YES, SIR---No more like this in my next Wedding Job( Next month), I will buy the Lockable Steel trunk with roller and take /Locked all equipment with Light pole or the permanent structure---Yes, Plus hire 2 of my dear friends to be the second shooter and the Light man.

Ha, Ha, Ha---No more Superman act any more.
Thanks again.
Surapon


----------



## Helios68 (Oct 28, 2014)

What a gear ! Really nice shots !!


----------



## alexanderferdinand (Oct 28, 2014)

Ah- "One man army", a track from rhe movie Spawn, by the Prodigy (?).

Too much equipment on your shoulders, couldnt work like this.

Anyway, thanks for showimg your approach!!

Always good light, dear Suprapon!


----------



## Old Sarge (Oct 28, 2014)

I always enjoy seeing all of the gear you carry because I tend to carry too much myself. Of course I am older than you and don't have the stamina I once had. Perhaps that is why seeing you carry all that gear cheers me up.


----------



## old-pr-pix (Oct 28, 2014)

Surapon... I always enjoy your posts and your clever use of equipment; but there does seem to be a common denominator -- you always have more gear on you than I could ever handle. You are not a pack mule or a Sherpa. Free yourself a little - or a lot - before your back gives out on you. Take it as a challenge and cover an event with one body and two lenses (backup gear in the car excepted). But whatever you do, keep the great posts and shots coming.


----------



## beckstoy (Oct 28, 2014)

You keep doing what you're doing, Surapon. You rock, and we all love you here. =)

Much success.


----------



## serendipidy (Oct 28, 2014)

+1 8)

Great equipment and beautiful photos. Gorgeous ceremony.


----------



## ajfotofilmagem (Oct 28, 2014)

Dear friend Surapon. Right now I have pain in the lumbar spine, and did not get to 40 years old. I greatly admire your determination and strength, but... Do not you agree you should do a mental exercise of detachment?
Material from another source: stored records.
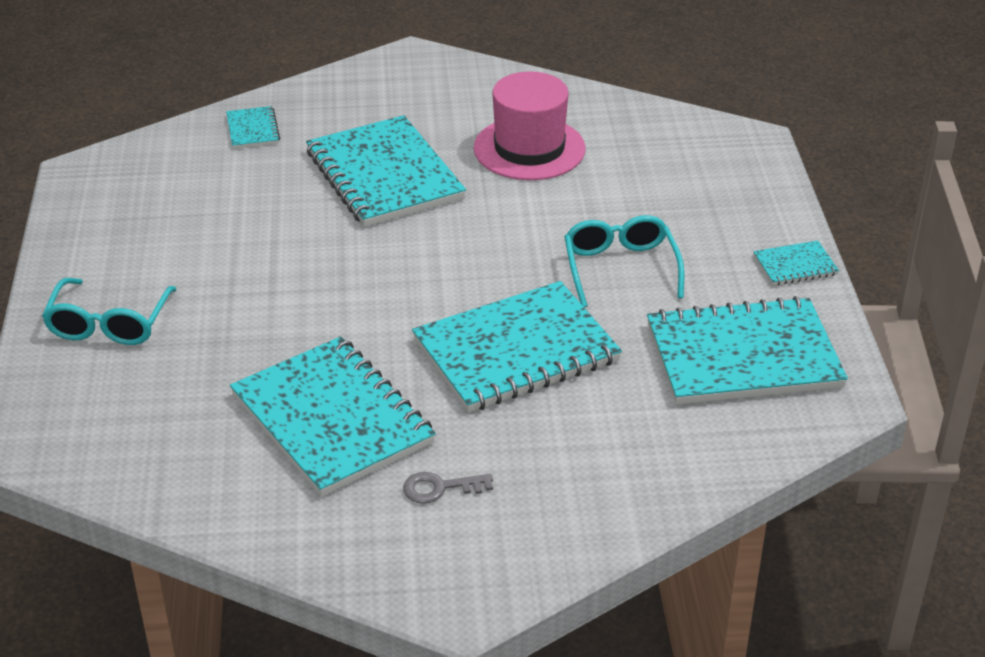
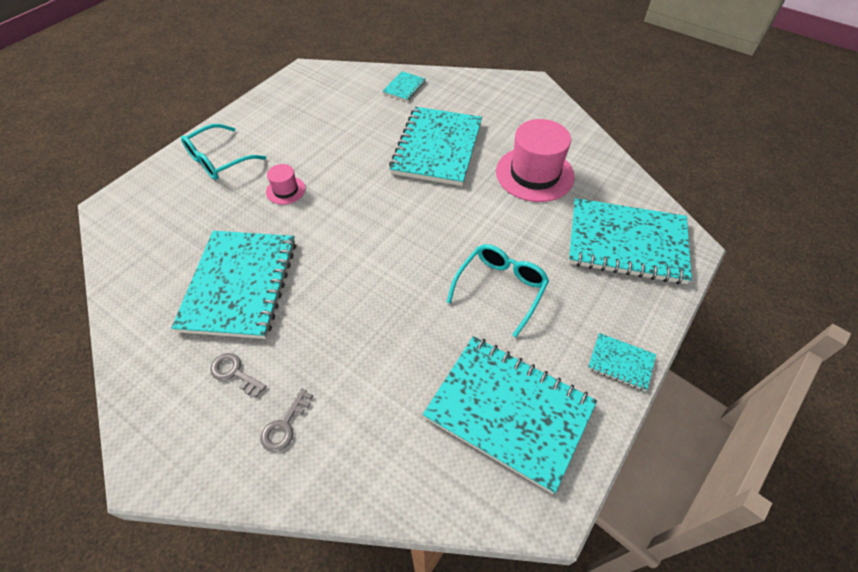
camera: 40 degrees right, 15 degrees up
turquoise notebook [412,281,622,412] -> turquoise notebook moved to [568,198,692,285]
none -> grey key [260,388,313,452]
none -> pink hat [266,164,305,205]

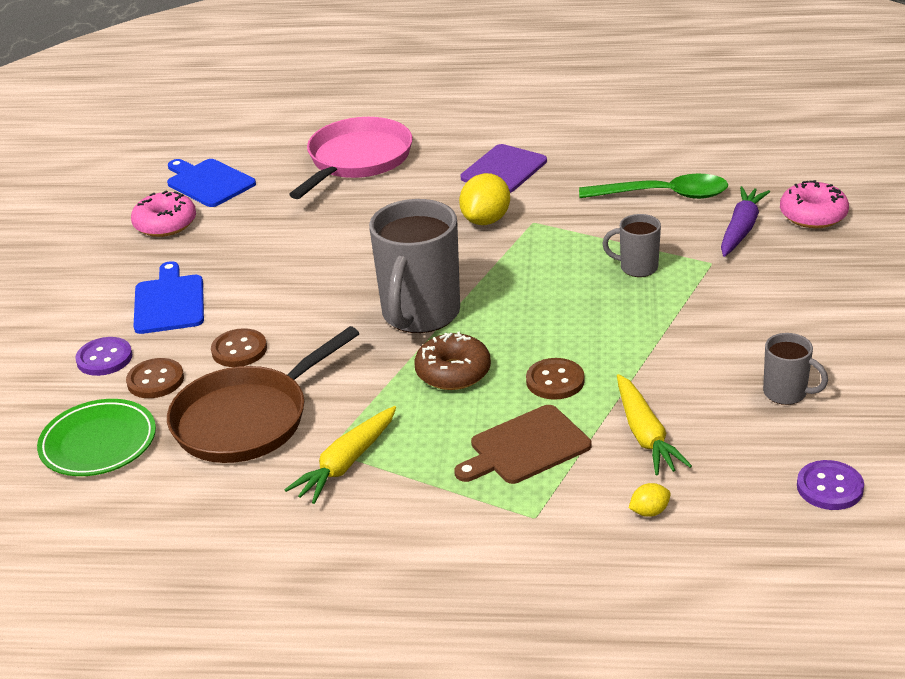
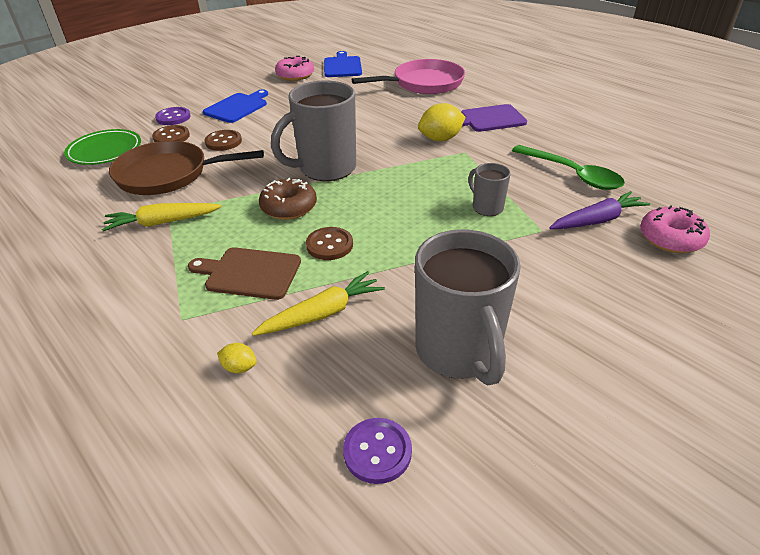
camera: 40 degrees right, 5 degrees up
yellow carrot [617,374,692,475] -> yellow carrot turned 150 degrees counterclockwise [252,271,385,336]
grey mug [763,333,828,405] -> grey mug [415,229,521,385], size x2.04

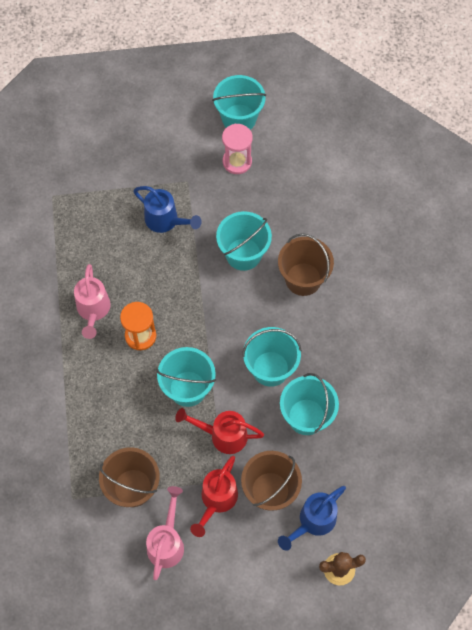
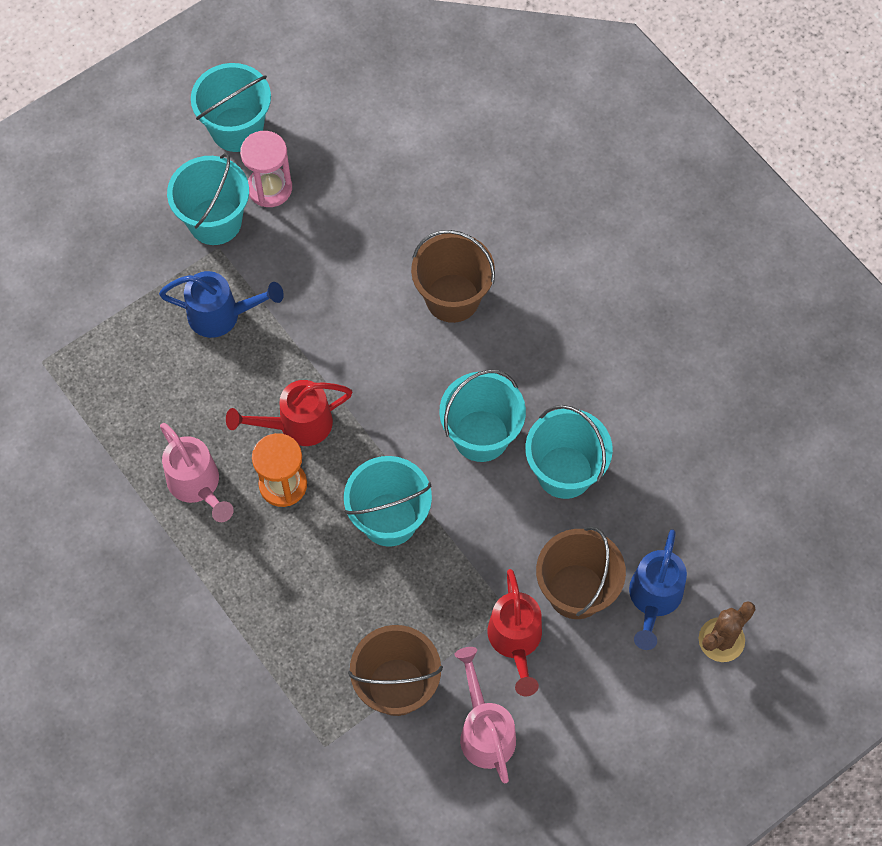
camera: 30 degrees left, 0 degrees up
red watering can [175,408,264,454] -> red watering can moved to [226,380,352,446]
turquoise bucket [216,211,272,271] -> turquoise bucket moved to [167,153,249,245]

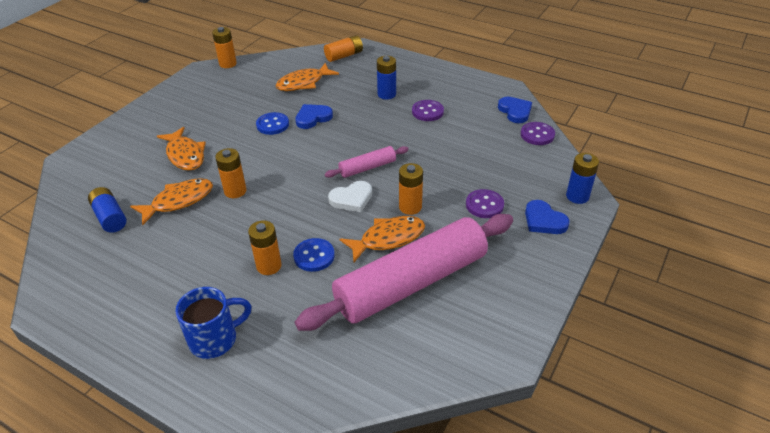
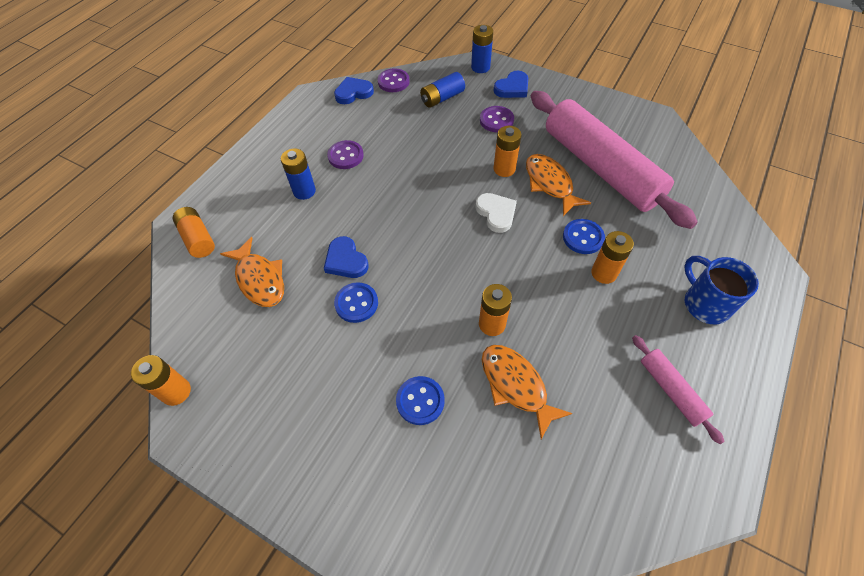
camera: 90 degrees left, 15 degrees up
blue battery [88,187,126,233] -> blue battery moved to [420,72,465,108]
orange fish [157,127,206,171] -> blue button [396,376,445,425]
pink rolling pin [325,146,409,178] -> pink rolling pin moved to [632,335,724,444]

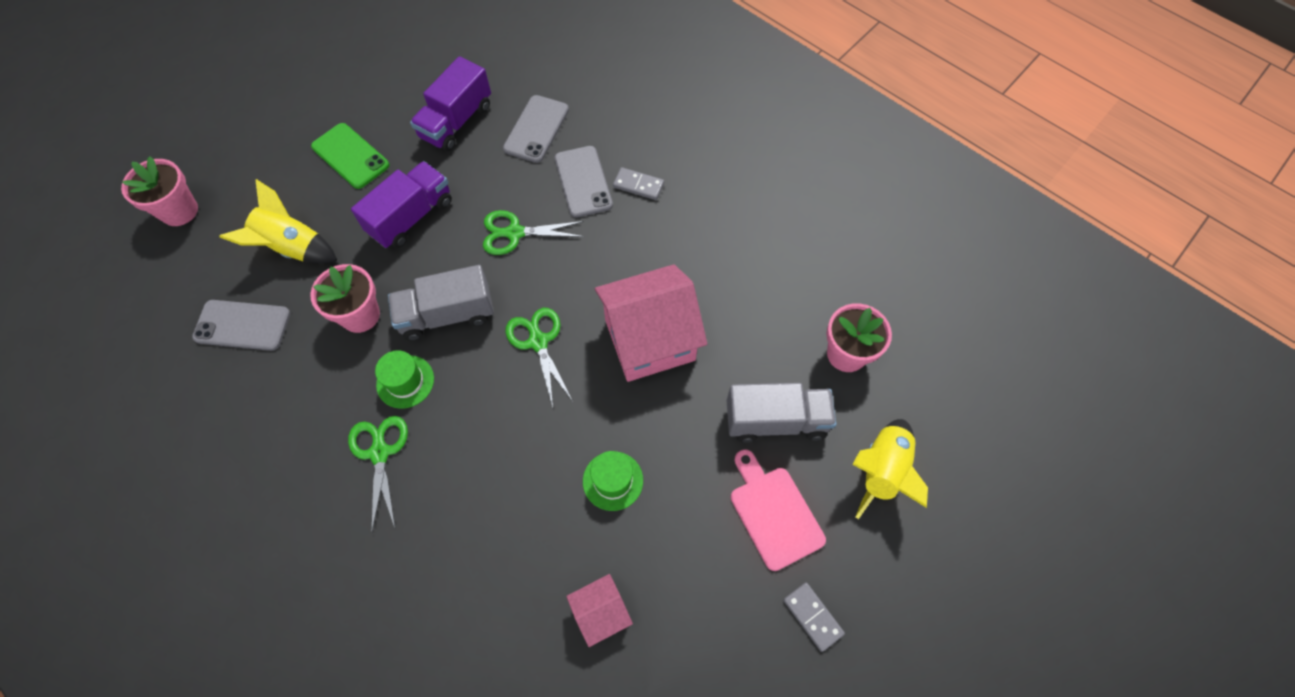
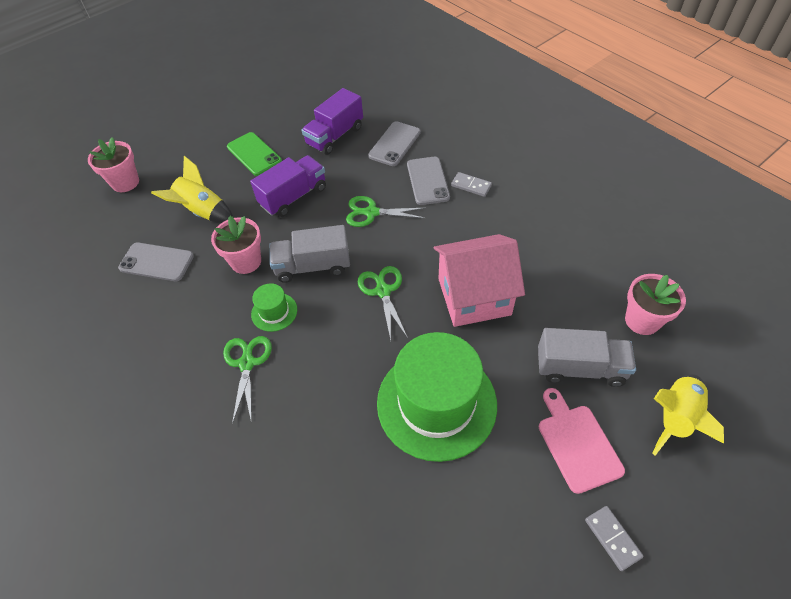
camera: 10 degrees right, 10 degrees down
pink house [566,574,633,647] -> none
green hat [583,451,643,511] -> green hat [377,332,497,462], size x2.31

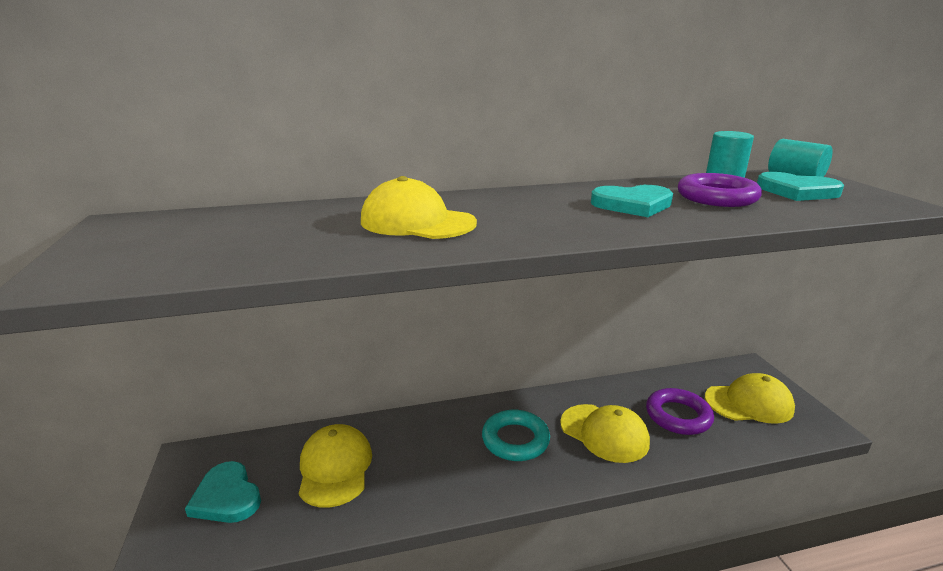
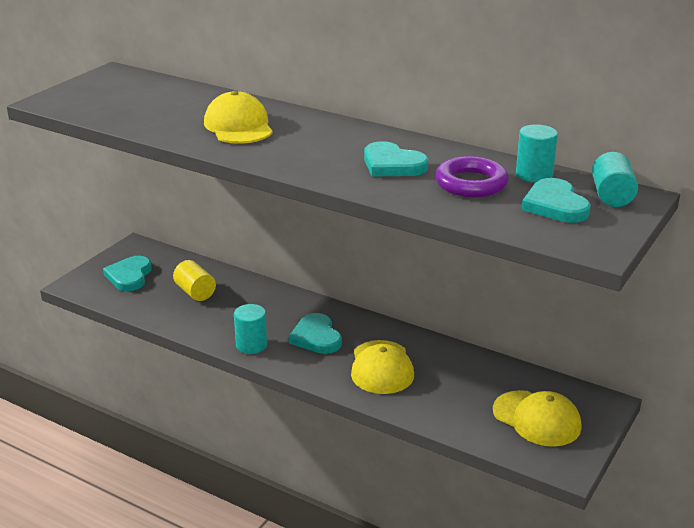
camera: 45 degrees right, 5 degrees up
yellow cap [299,424,372,508] -> yellow cylinder [173,260,216,301]
turquoise ring [482,410,550,461] -> turquoise heart [289,313,342,354]
purple ring [646,388,714,435] -> none
none -> turquoise cylinder [234,304,267,354]

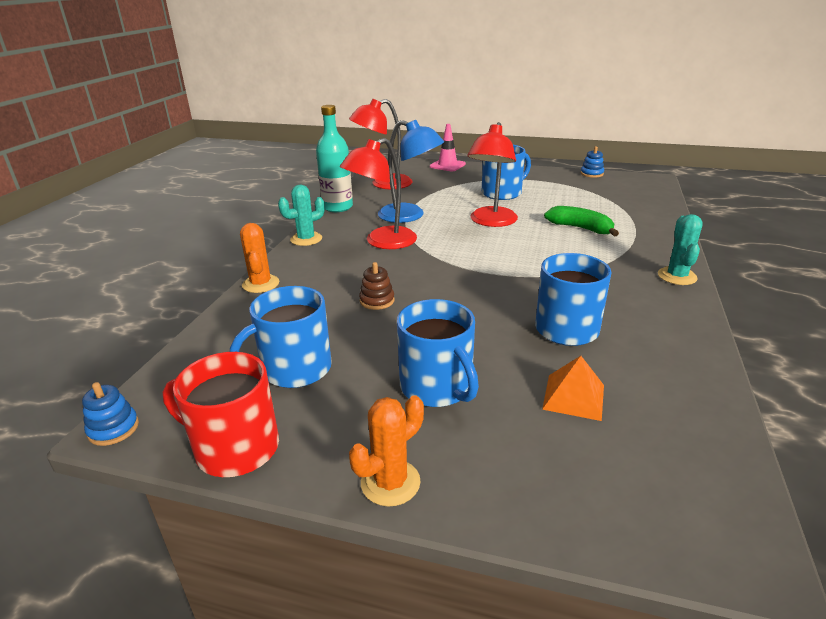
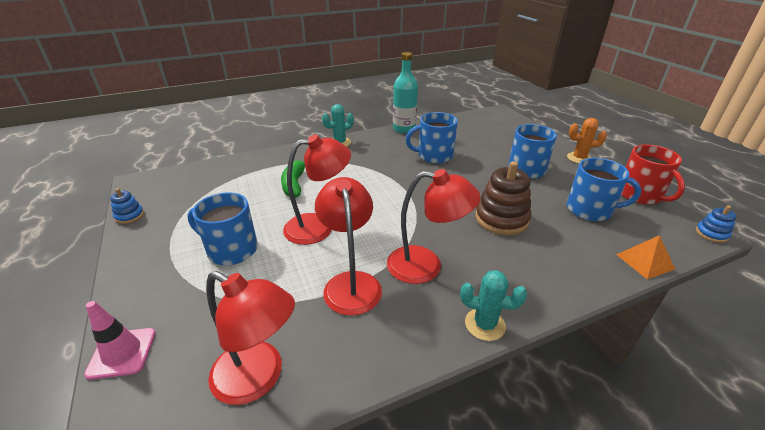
camera: 130 degrees left, 5 degrees up
orange cactus [240,223,279,293] -> none
turquoise bottle [316,105,353,212] -> turquoise bottle moved to [393,52,418,133]
brown stacking toy [359,262,395,310] -> brown stacking toy [475,161,531,235], size x1.97
blue lamp [378,120,444,223] -> red lamp [315,177,382,316]
orange pyramid [542,356,604,421] -> orange pyramid moved to [616,235,676,279]

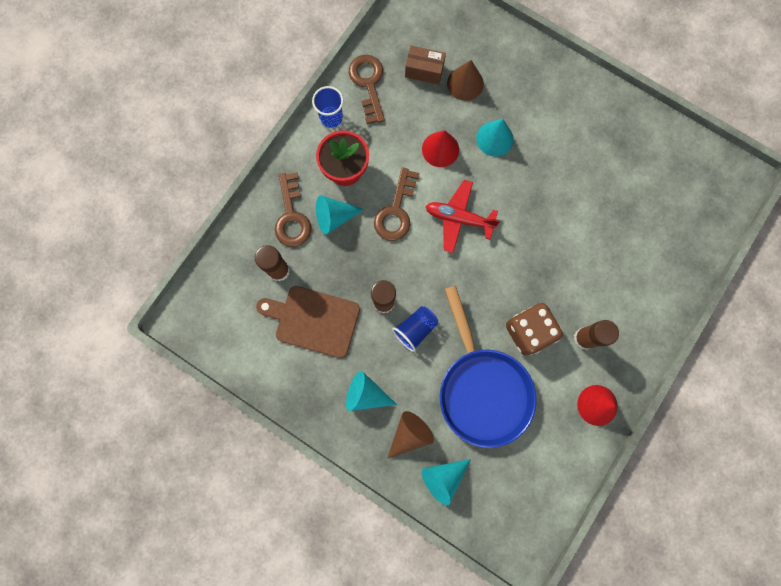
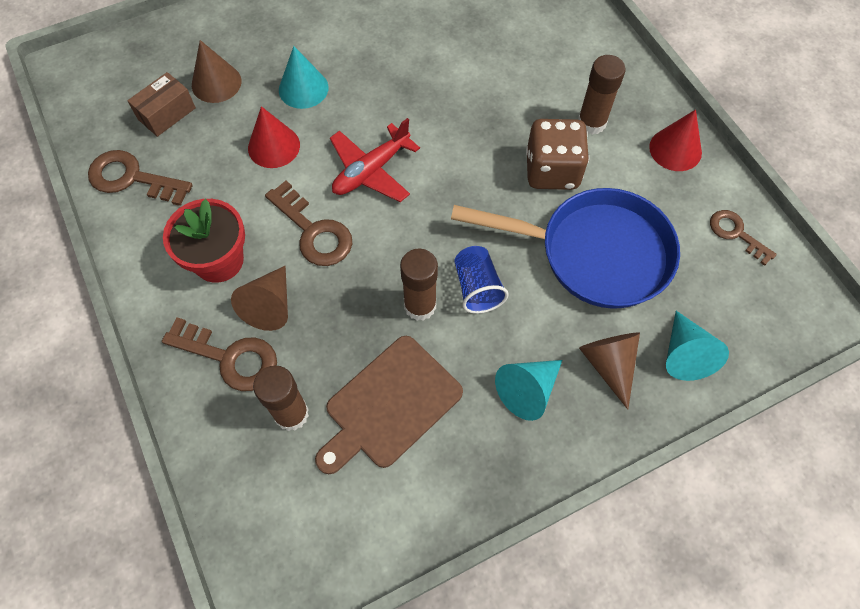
camera: 60 degrees left, 15 degrees down
blue cup [312,86,344,128] -> none
turquoise cone [316,195,364,235] -> brown cone [231,266,288,331]
none -> brown key [710,210,777,266]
No kidding, excess equipment can be a distraction that lets you entertained with what is NOT essential. I agree with the advice to take an assistant. 

Know your GAS makes you want to always be "ready for war". But this war (wedding ceremony) two weapons are sufficient. If someone is busy pushing a bazooka, you may miss the target and drop a grenade at your own feet. : 

It is with great respect that I tell you to exercise the material detachment. 

Peace and good.


----------



## zlatko (Oct 28, 2014)

That's a lot of gear. I could not work that way.


----------



## surapon (Oct 28, 2014)

Thousand Thanks, Sir, Dear Teachers and Friends.
Yes, You are Right on the Target---Too many equipment for one man are very difficult for do the Good Job, Next time, I will hire the Helper, Such as The PRO golf have a Caddy----If I need Camera with 24-70 mm, Just yell= No 1 Please---And If I need Camera with 70 -200 mm= No 2 Please, If I need Camera with 85 mm F/ 1.2 L= just yell = No. 3 Please.
Yes, If I need a cold Beer, I will speak softly = Letter B please-------Ha, Ha, Ha.
Yes, I learn some thing new, I can not be a 'PRO "= NOT FUN AT ALL, Hard work and too much worry.
Have a great Week, Sir/ Madam.
Surapon


----------



## BL (Oct 29, 2014)

Dear Surapon, I love you have a style all your own! Do whatever works for you.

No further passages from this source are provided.